As well as these values being measurements, they are also regarded as the formulae by which any other module is classified. That is, any of the listed feet could occupy the Root position in the above table, and all of its variants would be subject to the multiplications of the tabulated values. As an example, the Persian foot when subjected to this process:
Thus, whichever of the measures shows a direct fractional link to the English foot, such as the one and one twentieth, as above, is Root, then the maximum value of 1.064448ft is both the Hashimi foot and the original pied de roi, both could be classified as a Standard Geographic Persian foot (1.05 x 1.01376). Or the given length of the Mycenaen foot at .910315ft could be classified as a Root Geographic Assyrian foot (.9 x 1.0114612ft) and so forth. Then, whenever one is making cultural comparisons of modules, the correct classification must be selected, Root Reciprocal to Root Reciprocal etc. otherwise one is looking at a compound fraction, i.e. the fraction separating the distinctive foot plus the fraction of the variation(s), which may then show no apparent rational relationship.
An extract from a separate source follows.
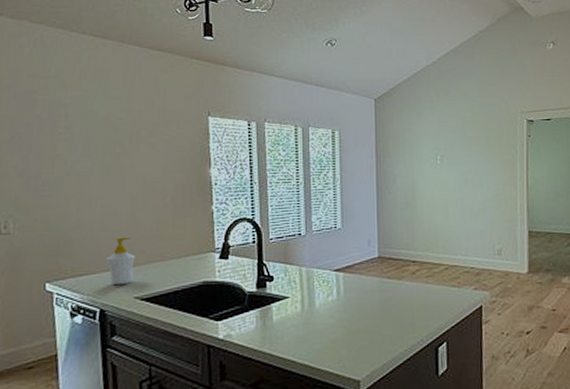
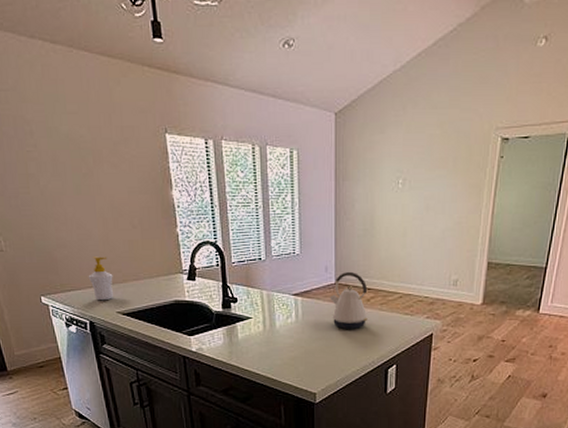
kettle: none [372,244,415,305] -> present [329,271,369,329]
These fractional separations of the rows and columns have a practical purpose; they are designed to maintain integers in circular structures and artefacts such as storage and measuring vessels. If a diameter is multiple of four or a decimal, by using 22/7 as pi this results in a fractured number perimeter. Therefore 3.125 or 25/8 would be used to give an integer or rational fraction for the perimeter. Accuracy is maintained by using the longer version — by the 176th part — of the measure in the perimeter; this is because 25/8 differs from 22/7 as 175 to 176. Similarly, the fraction 441 to 440 maintains integrity of number in diameter and perimeter, but of different modules. If one has a canonical perimeter number such as 360 English feet, then the diameter will be exactly 100 royal Egyptian feet, but, the royal Egyptian foot that is directly related by a ratio 8 to 7 of the English at 1.142857ft (Root), is supplanted in the diameter by the foot that is the 440th part longer at 1.145454ft (Standard). Another example is to use as a diameter 100 Standard common Greek feet, then the perimeter is 360 Assyrian feet but of the Root classification — the 440th part less. This is clearly indicative of the integrated nature of the original system, the purpose of which was the maintenance of integers in what would mostly be fractured numbers were a single standard measure used, which is what we have today. Ancient metrology is very simply based upon how number itself behaves.